:: Records for processing ::
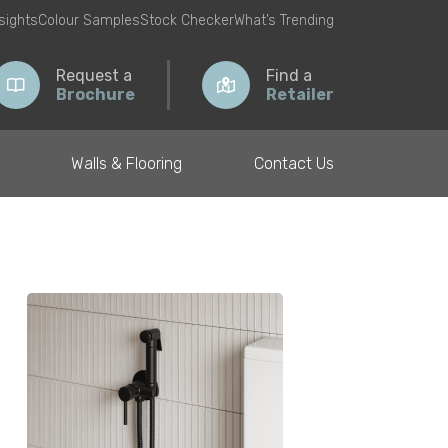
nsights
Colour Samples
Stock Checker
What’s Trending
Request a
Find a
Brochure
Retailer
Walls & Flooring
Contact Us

---

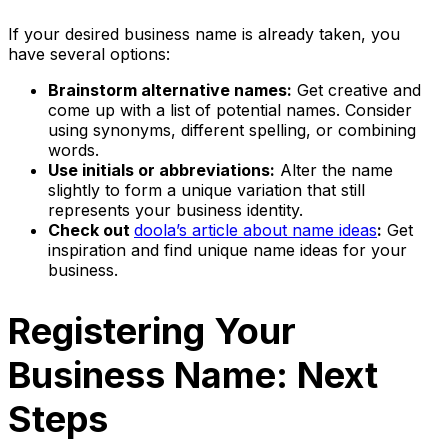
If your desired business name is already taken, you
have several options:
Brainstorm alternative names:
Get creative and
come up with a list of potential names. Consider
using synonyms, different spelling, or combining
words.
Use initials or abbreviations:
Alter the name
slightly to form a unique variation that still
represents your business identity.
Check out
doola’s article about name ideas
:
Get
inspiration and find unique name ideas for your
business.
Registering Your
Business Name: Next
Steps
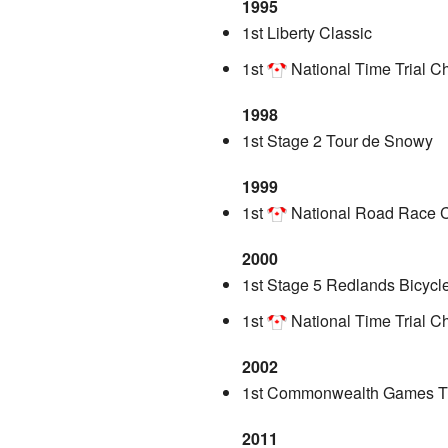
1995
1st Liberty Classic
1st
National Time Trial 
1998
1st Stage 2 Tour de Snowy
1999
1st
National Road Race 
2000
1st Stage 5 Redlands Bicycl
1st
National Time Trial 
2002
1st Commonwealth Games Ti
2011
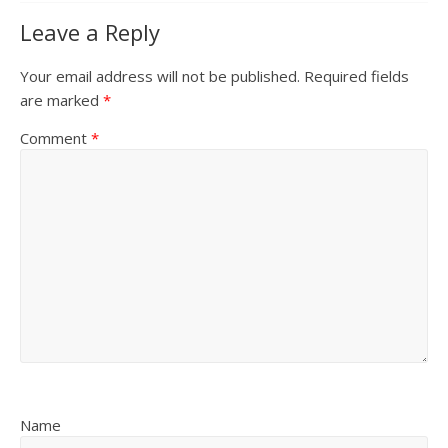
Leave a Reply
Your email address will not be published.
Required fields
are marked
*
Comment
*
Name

...

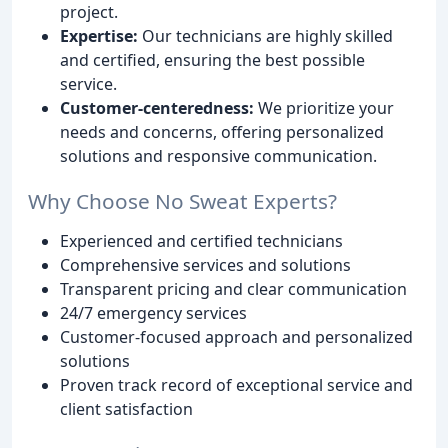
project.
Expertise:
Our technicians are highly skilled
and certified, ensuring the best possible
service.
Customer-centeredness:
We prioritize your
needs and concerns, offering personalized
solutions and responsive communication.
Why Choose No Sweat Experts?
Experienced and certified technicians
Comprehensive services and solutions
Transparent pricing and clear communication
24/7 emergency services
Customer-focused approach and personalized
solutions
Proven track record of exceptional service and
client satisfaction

:: What is required ::
How many lines in the listing contain the word "Stage" with matching capitalization? Reply with the number only.

:: Solution to this problem ::
2